Argentine judicial officials did not immediately comment on the warrants.

Dr. Mohsen Baharvand, Iran’s ambassador in Argentina, said Iranian officials would urge Interpol not to act on the warrants. “We will not recognize this and will urge Interpol to do the same,” he said, calling the investigation politically motivated.

No one has been convicted of carrying out the attack despite a lengthy investigation marked by accusations of judicial misconduct and a government cover-up, but Argentine, Israeli and American officials have long blamed the Lebanese group Hezbollah, which is backed by Iran.

The attack was one of two on Argentina’s Jewish population during the 1990s. A March 1992 blast at the Israeli Embassy in Buenos Aires killed 29 people, an attack that also remains unsolved.

In court documents, Argentine prosecutors say the attack on the community center could have been tied to Argentina’s decision to stop providing Iran with nuclear technology and materials.

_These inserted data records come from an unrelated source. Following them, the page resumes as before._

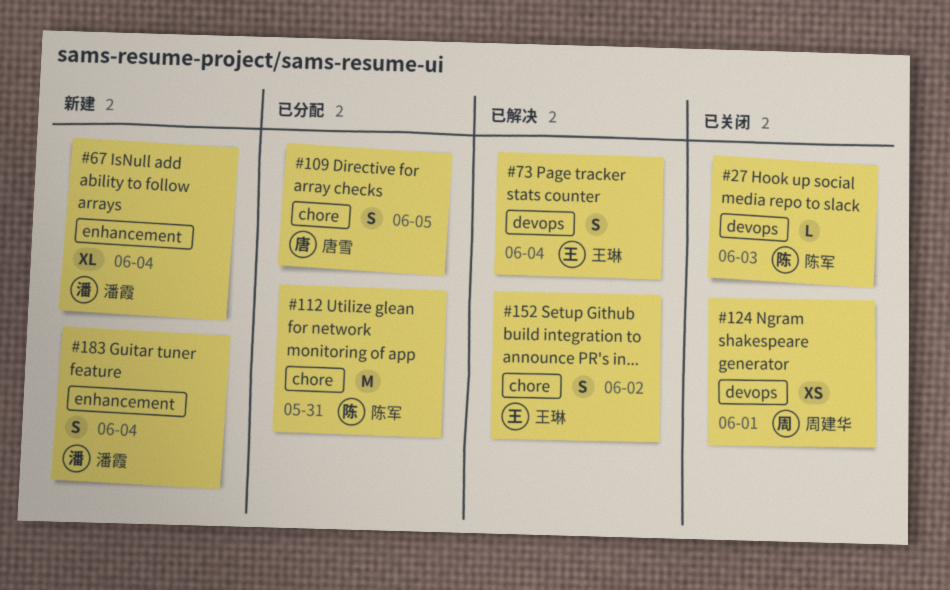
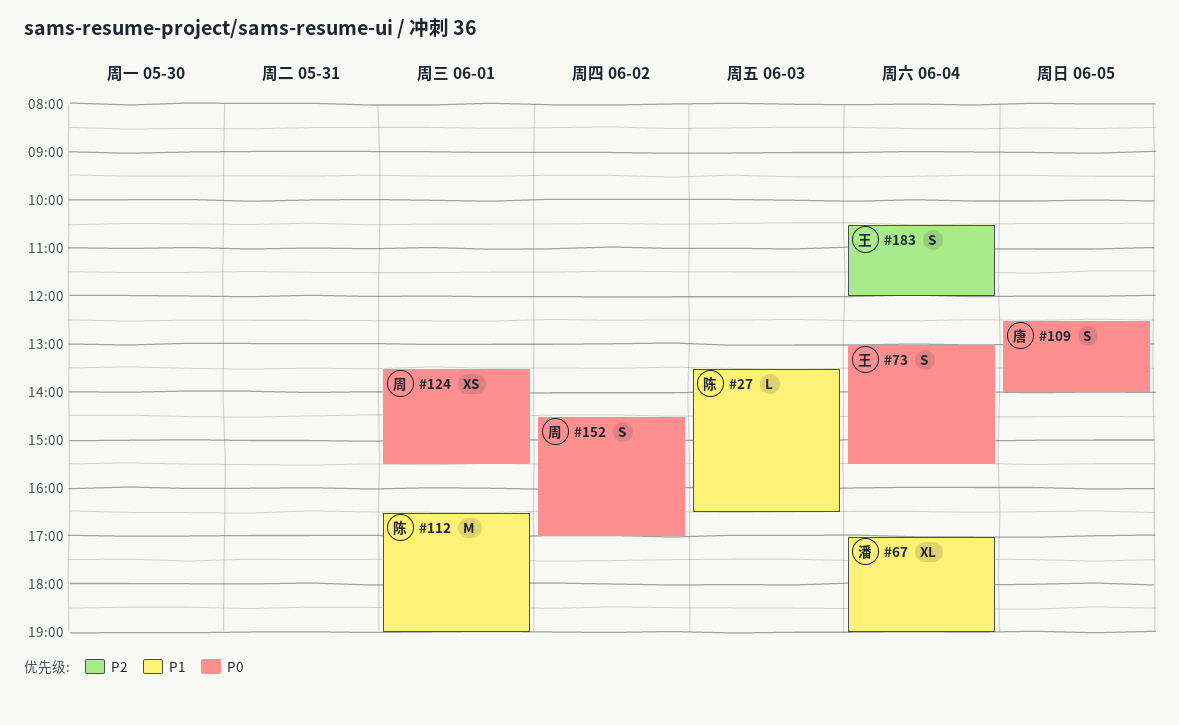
#112, day: May 31 -> Jun 1
#152, owner: 王琳 -> 周建华
#183, owner: 潘霞 -> 王琳

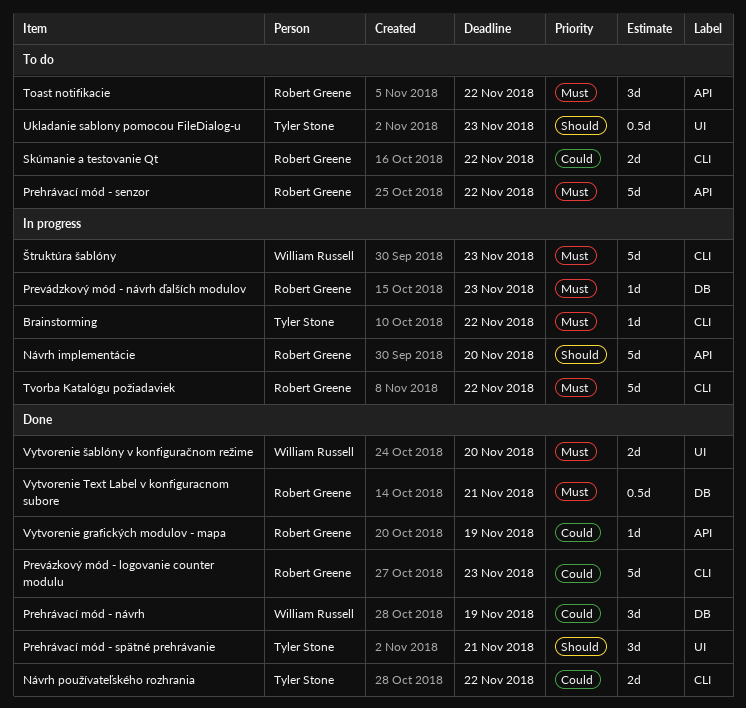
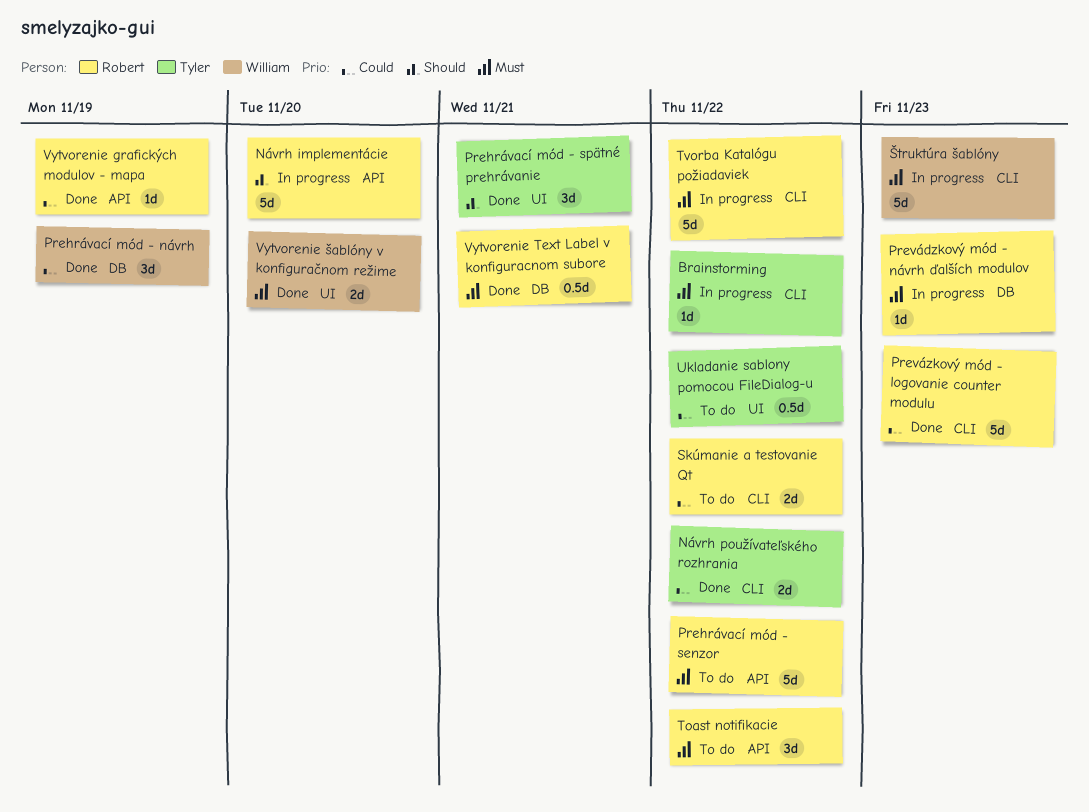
Ukladanie sablony pomocou FileDialog-u, priority: Should -> Could
Ukladanie sablony pomocou FileDialog-u, due: Nov 23 -> Nov 22

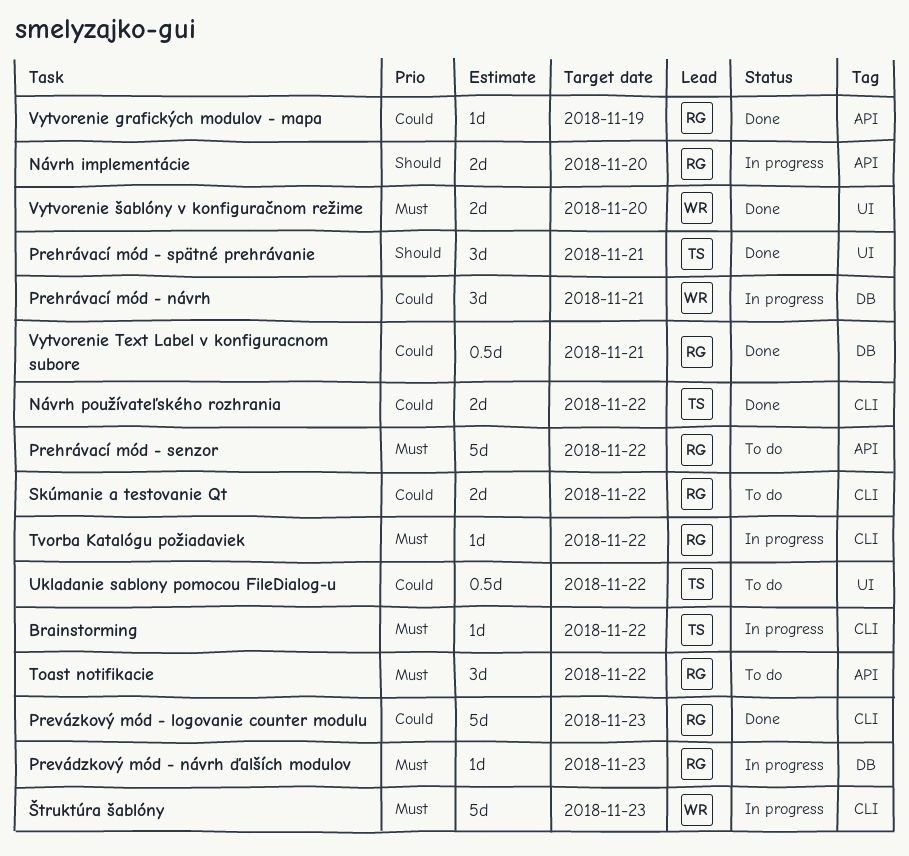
Návrh implementácie, estimate: 5d -> 2d
Prehrávací mód - návrh, status: Done -> In progress
Prehrávací mód - návrh, due: Nov 19 -> Nov 21
Tvorba Katalógu požiadaviek, estimate: 5d -> 1d
Vytvorenie Text Label v konfiguracnom subore, priority: Must -> Could

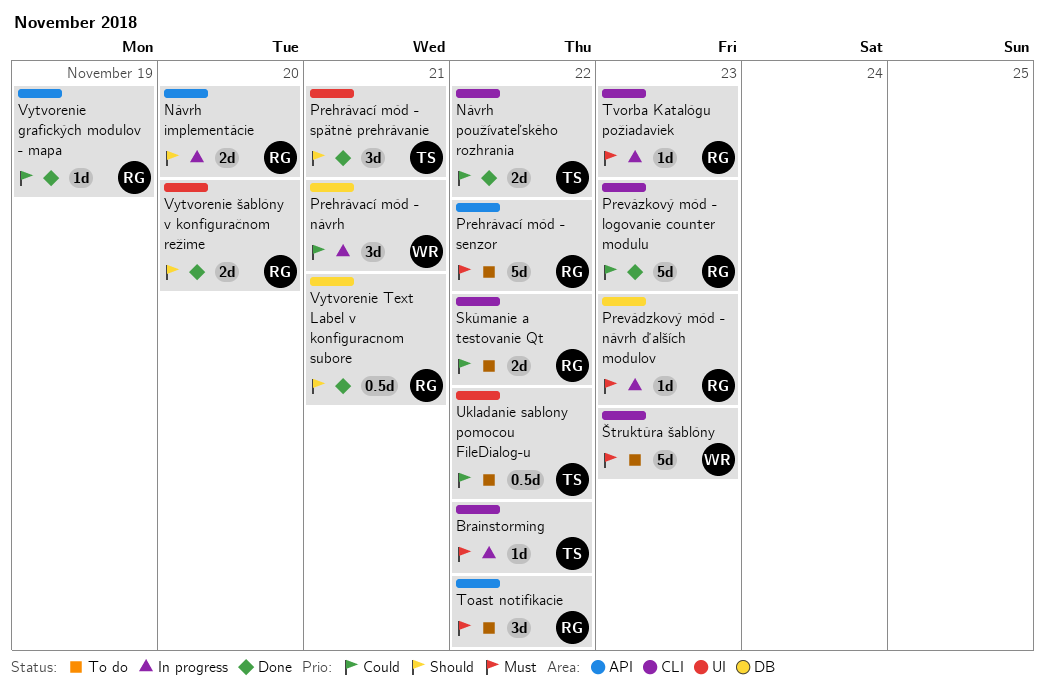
Tvorba Katalógu požiadaviek, due: Nov 22 -> Nov 23
Vytvorenie Text Label v konfiguracnom subore, priority: Could -> Should
Vytvorenie šablóny v konfiguračnom režime, owner: WR -> RG
Vytvorenie šablóny v konfiguračnom režime, priority: Must -> Should
Štruktúra šablóny, status: In progress -> To do

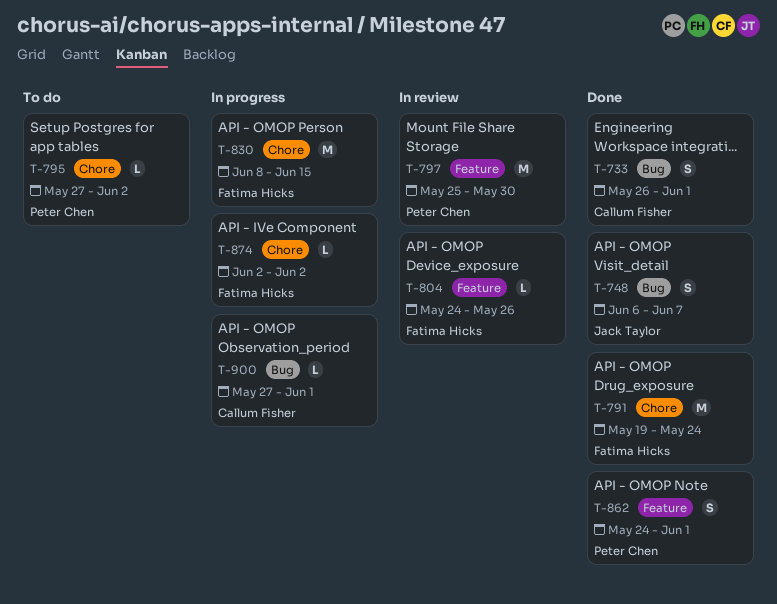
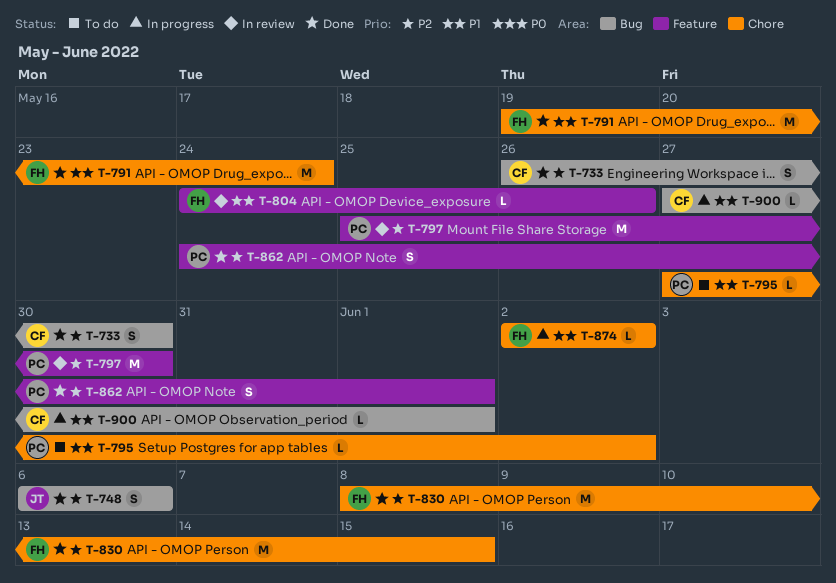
T-733, due: Jun 1 -> May 30
T-748, due: Jun 7 -> Jun 6
T-830, status: In progress -> Done

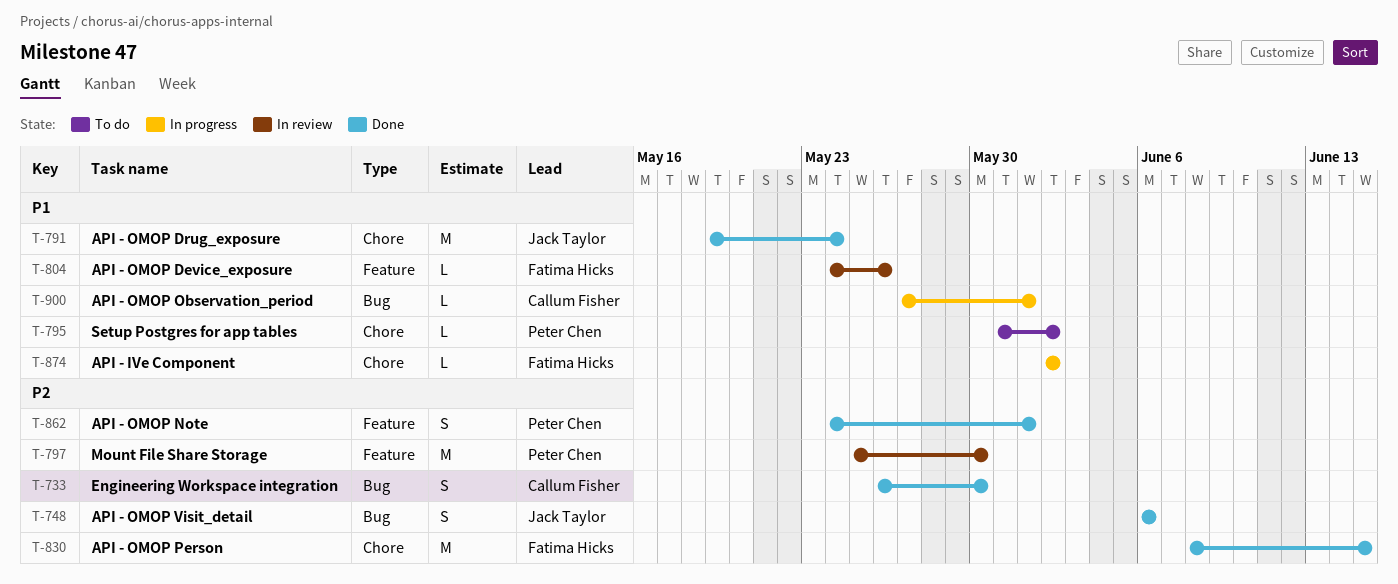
T-791, owner: Fatima Hicks -> Jack Taylor
T-795, start: May 27 -> May 31

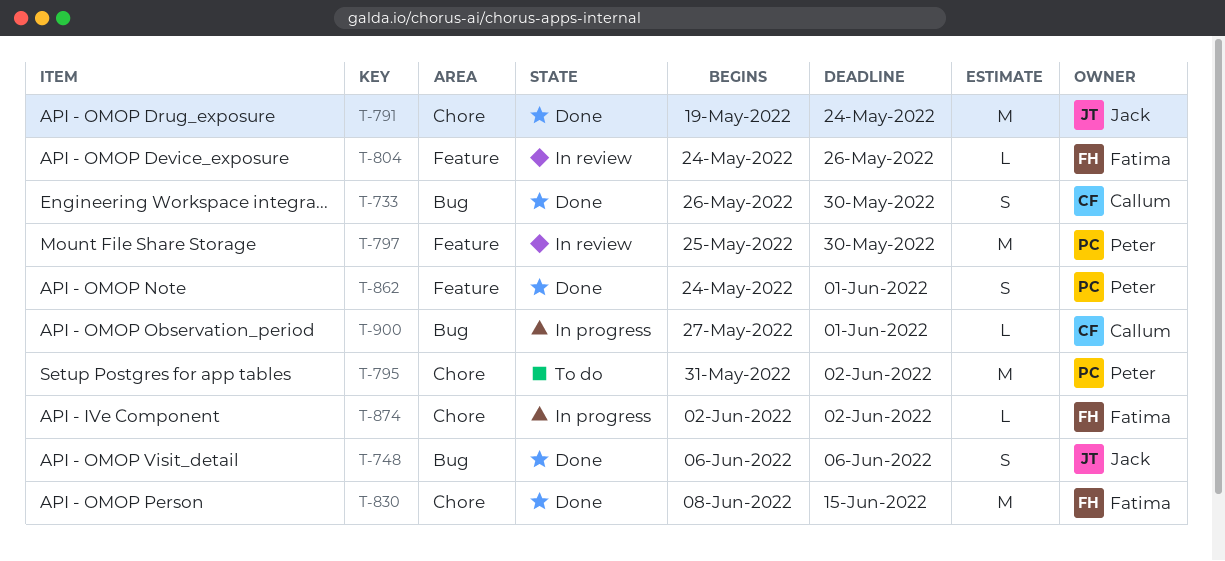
T-795, estimate: L -> M

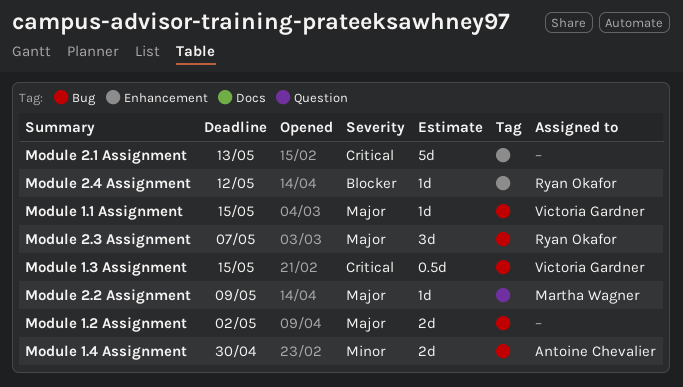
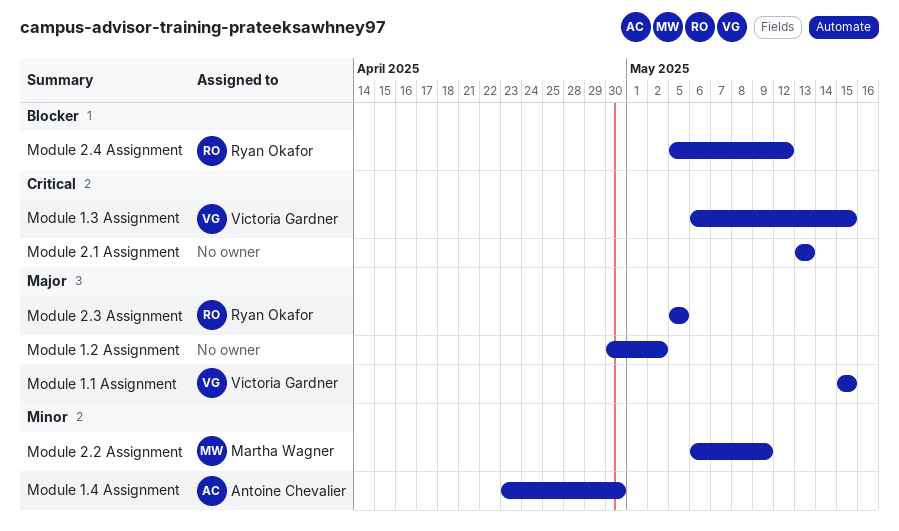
Module 2.2 Assignment, priority: Major -> Minor
Module 2.3 Assignment, due: May 7 -> May 5

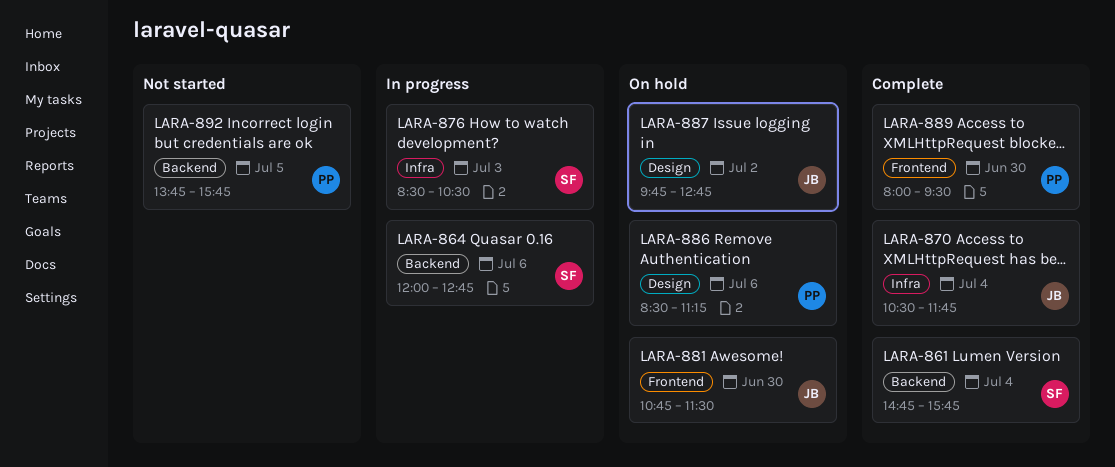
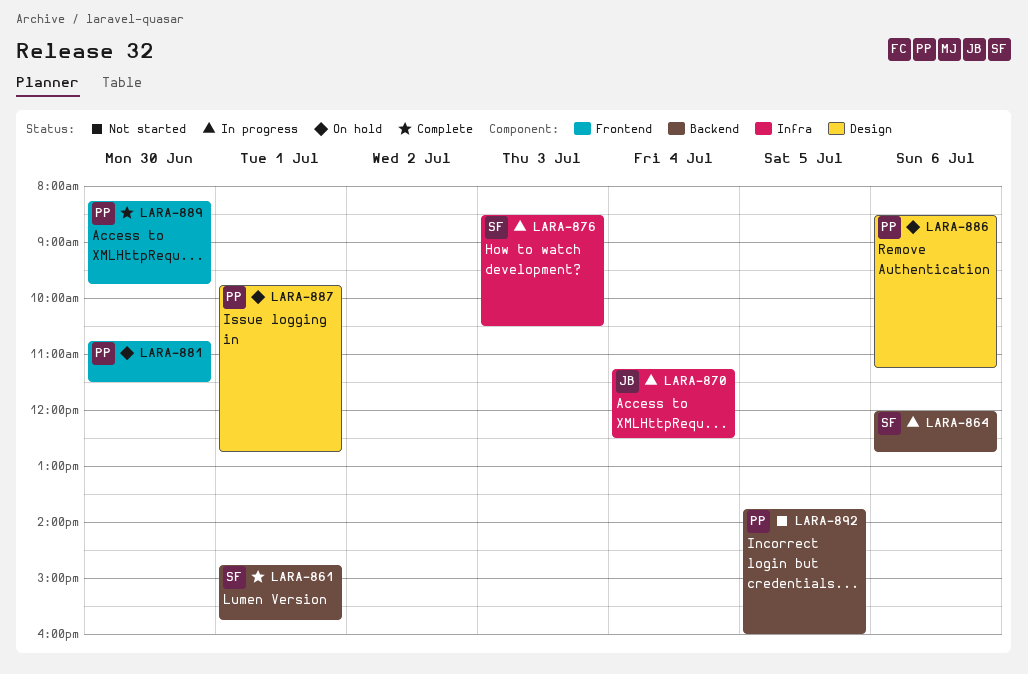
LARA-861, day: Jul 4 -> Jul 1
LARA-870, status: Complete -> In progress
LARA-870, begins: 10:30 -> 11:15
LARA-870, ends: 11:45 -> 12:30
LARA-881, owner: JB -> PP
LARA-887, owner: JB -> PP
LARA-887, day: Jul 2 -> Jul 1
LARA-889, begins: 08:00 -> 08:15
LARA-889, ends: 09:30 -> 09:45
LARA-892, ends: 15:45 -> 16:00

Several former Rafsanjani aides were also being sought, including a former intelligence minister, Ali Fallahian; a former foreign minister, Ali Akbar Velayati; a former commander of the Revolutionary Guard, Mohsen Rezai; and three other former officials from the Iranian Embassy in Buenos Aires at the time of the bombing.

A former Hezbollah foreign security chief is also wanted by Argentine authorities for questioning.

Mr. Rafsanjani was Iran’s president from 1989 to 1997 and remains a powerful figure.